Exercise passage below:
September 22, 2013
-
Memorable birthday in a different kind of way
Let’s see,
how should I start? Let’s start with my birthday wishes. Now that I’m 24 years old, I’m almost at the quarter length of a century…and if I recall correctly, I actually have this extensive mental list of items I’d like to do before I turn 25…so time is definitely ticking off quickly! As the age 30 comes to a closer call by the minute, I guess my 24 year old wishes were quite frankly related to both my near and further future. I wanted the people around me to be healthy and happy, that i could have a healthy and long lasting relationship with Calvin, and that I would be able to find a full time job that would be fulfilling to me. Sometimes I can’t help but feel bad because I feel like I’m way behind everybody else in terms of finding a permanent and stable job, but sometimes I try to encourage myself by thinking that every interview is a new experience for me to see something new in different companies. The only thing that I can hope for is that my mom’s “auntie” friends won’t ask me so much about what I’m doing every single time I see them. Yes I don’t have a stable job but I’m not unemployed ok? And no I’m not trying to be lazy and I’m not useless either. I’m just waiting for my chance.
End of Exercise passage.
▶ _Activity list_:
1. In the birthday post, what age does the writer say they have now reached?
2. List the wishes the writer of the birthday post says they made at 24.
Stored data below:
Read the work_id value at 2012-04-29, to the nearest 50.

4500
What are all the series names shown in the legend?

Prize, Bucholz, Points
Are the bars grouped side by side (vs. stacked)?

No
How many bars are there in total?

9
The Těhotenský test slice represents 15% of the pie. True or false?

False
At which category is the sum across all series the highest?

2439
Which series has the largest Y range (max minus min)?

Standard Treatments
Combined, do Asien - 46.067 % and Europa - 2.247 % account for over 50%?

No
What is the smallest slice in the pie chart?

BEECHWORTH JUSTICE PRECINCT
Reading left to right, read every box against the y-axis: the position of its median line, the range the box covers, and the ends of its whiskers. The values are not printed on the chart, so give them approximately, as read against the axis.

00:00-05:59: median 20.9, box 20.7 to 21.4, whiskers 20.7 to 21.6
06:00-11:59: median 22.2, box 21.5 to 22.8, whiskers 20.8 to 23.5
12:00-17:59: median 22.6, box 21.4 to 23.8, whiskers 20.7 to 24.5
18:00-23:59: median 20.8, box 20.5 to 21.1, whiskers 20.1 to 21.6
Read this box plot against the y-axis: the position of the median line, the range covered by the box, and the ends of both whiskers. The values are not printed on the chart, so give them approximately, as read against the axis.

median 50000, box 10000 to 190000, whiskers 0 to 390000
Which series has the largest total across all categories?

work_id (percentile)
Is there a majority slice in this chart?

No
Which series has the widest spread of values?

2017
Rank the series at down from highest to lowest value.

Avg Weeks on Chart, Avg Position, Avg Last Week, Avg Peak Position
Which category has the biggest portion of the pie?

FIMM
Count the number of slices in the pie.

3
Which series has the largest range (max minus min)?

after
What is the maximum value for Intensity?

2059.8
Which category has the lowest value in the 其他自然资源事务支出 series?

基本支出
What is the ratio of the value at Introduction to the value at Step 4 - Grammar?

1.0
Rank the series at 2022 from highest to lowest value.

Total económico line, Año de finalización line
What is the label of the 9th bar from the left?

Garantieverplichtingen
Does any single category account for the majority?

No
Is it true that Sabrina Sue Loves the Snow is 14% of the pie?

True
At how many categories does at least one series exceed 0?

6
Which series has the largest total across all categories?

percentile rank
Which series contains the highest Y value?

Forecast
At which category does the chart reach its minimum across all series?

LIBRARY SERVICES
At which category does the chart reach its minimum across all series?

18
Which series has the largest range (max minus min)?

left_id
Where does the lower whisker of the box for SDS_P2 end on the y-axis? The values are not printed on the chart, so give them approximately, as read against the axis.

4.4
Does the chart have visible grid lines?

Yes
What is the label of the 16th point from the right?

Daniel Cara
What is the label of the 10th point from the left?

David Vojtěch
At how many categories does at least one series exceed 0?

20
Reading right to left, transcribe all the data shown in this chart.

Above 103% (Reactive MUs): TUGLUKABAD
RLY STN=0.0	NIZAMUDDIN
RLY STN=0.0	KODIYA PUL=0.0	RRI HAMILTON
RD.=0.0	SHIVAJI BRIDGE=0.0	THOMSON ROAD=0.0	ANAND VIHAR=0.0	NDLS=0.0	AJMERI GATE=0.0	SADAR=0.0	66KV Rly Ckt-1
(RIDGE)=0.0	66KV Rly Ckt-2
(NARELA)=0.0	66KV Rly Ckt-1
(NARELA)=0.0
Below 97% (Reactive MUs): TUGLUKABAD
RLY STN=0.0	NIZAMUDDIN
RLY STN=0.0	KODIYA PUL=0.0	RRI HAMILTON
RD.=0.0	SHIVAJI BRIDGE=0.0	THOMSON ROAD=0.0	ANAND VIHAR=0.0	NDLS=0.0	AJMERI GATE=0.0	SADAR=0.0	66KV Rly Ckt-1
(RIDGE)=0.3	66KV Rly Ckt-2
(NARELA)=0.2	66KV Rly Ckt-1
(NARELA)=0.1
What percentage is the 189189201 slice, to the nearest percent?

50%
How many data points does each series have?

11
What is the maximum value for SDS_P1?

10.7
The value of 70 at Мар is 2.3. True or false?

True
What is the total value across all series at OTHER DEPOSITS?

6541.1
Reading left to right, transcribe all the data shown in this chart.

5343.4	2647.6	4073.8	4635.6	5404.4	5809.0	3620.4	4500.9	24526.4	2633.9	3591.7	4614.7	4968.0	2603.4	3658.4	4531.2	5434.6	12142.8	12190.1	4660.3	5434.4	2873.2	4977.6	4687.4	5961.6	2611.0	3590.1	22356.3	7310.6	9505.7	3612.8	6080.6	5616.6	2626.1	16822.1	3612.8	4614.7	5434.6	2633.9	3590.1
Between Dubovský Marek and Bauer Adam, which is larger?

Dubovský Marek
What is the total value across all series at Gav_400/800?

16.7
End of Stored data.
▶ _Replies_:
1. 24 years old.

2.
- That the people around them would be healthy and happy
- That they could have a healthy and long-lasting relationship with Calvin
- That they would be able to find a full-time job that would be fulfilling to them